Een uitgelaten Raven van Dorst (40) komt de fotostudio in Amsterdam binnen – op verzoek van Vogue mét gitaar. Een felrood, glimmend exemplaar. “Mooi is ie, hè?” Van Dorst houdt eigenlijk niet van fotoshoots. “Maar de make-up wordt niet heftig.” En dan, grappend: “Je moet op foto’s gewoon chagrijnig en verveeld kijken, en dat kan ik goed, want dat is voor mij heel naturel. Plus: ik ben gaar van het weekend, dus ik sta er waarschijnlijk wel zwoel op.”
Raven van Dorst
Van Dorst heeft twee banen tegelijk. Die van televisiemaker, van de succesvolle tv-programma’s Boerderij van Dorst, Nachtdieren en, recentelijk, Parels voor de Zwijnen, dat door NRC het beste tv-programma van het jaar werd genoemd. En die van muzikant bij de band Dool, met wie Van Dorst al tien jaar wereldwijd optreedt. Een druk, chaotisch bestaan, met weinig vrije weekenden. Een verhuizing – van Rotterdam naar een boerderij op het platteland – zorgde voor de nodige rust.
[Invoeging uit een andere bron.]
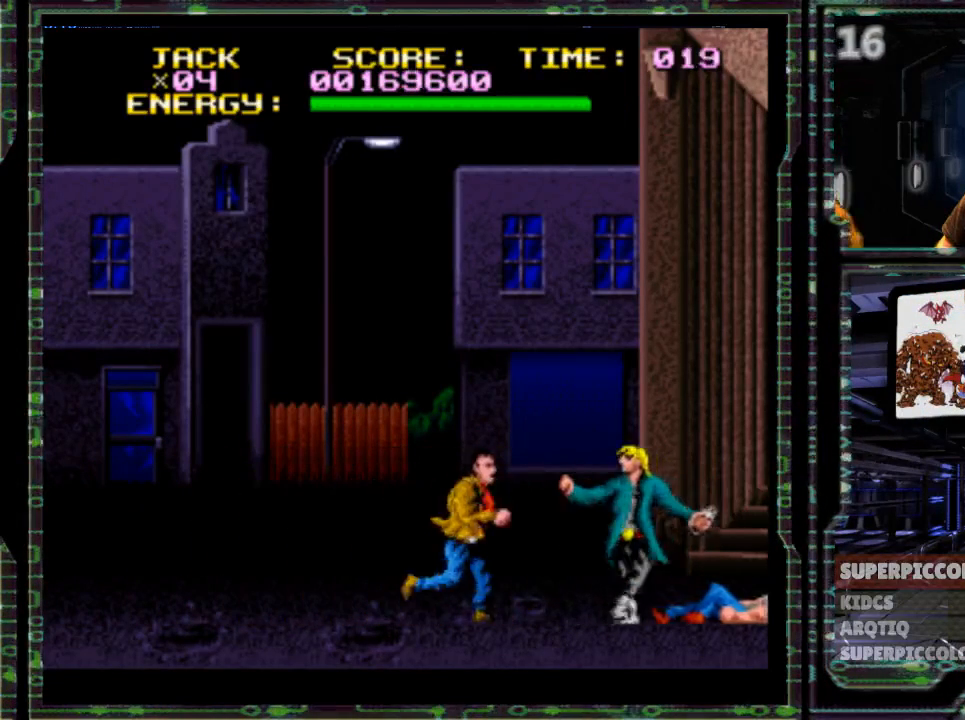
{"dt_ms": 500, "buttons": ["DPAD_RIGHT"], "events": [[150, "Y", "down"], [333, "Y", "up"]]}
Via deze link meld je je aan bij ons nieuwe Instagram Channel Before it’s in Vogue
Voor het gesprek gaan we op de kleine binnenplaats van de fotostudio zitten. Van Dorst vertelt opgewekt en open, en stelt geregeld wedervragen. Een interview ziet de televisiemaker als een gesprek. Niet als een verhaal dat opgedreund moet worden. Daarbij houdt Van Dorst oog voor de omgeving, en spot al snel een kat op het schuurtje op de binnenplaats. Niet lang daarna gaat er een insect op Van Dorsts schouder zitten. Een wants, weet hen. “Er zijn honderden soorten wantsen. Dat heb ik van Middas Dekkers geleerd.” Op een boerderij wonen helpt natuurlijk ook.
Rotterdam
“Ik zeg altijd: als je mijn aderen opensnijdt, dan ruik je de haven van Rotterdam. Die regio zit zo diep in mij. Het is best een opgefokte stad, gehaast. Ik heb dat ook. Dat probeer ik eruit te krijgen, daarom ben ik er ook weggegaan. Er is een tijd geweest dat ik me heel erg thuis voelde in de stad. Dat veranderde door de coronaperiode. Ineens dacht ik: die stad, hoe goed is die eigenlijk voor me? Wat doet die met me? Met mijn hoofd? En mijn rust?”
Het platteland
“De boerderij waar ik woon, is in het oosten van het land. Meer wil ik over de locatie niet zeggen, want ik zit daar voor mijn rust. Maar het is landelijk, een beetje zoals in Boerderij van Dorst. Ja, ook de oude inrichting. Dat maakt me niks uit. Ik hoef geen hypermodern interieur; airco, vloerverwarming, dat soort bullshit. Het gaat mij niet om het huis, maar om de plek, de buitenruimte. Meestal sta ik gewoon in mijn pyjama op mijn klompen in de tuin. Uitzicht op de weilanden, schapen.”
Een moestuin
“Van tevoren wist ik niet of ik kon tuinieren, maar ik vond het belachelijk dat je in de stad woont en niet eens weet hoe bepaalde bomen heten, en wat je kunt eten van struiken. Nu weet ik dat wel, en ik vind het heel leuk. In de moestuin heb ik Chinese kool, die ga ik deze week oogsten. Verder: venkel, uien, knoflook, wortels, peterselie, tomaat, peper, basilicum, aardbeien. Ik heb nu ook een verrekijker, superchill. Dan zie ik een buizerd, een havik, uilen die graven in de tuin. We hebben ook geiten, kippen en eenden. En mijn hond Rita, die ik deel met mijn zus. Ik hou gewoon veel van dieren. Ik eet ze ook niet.”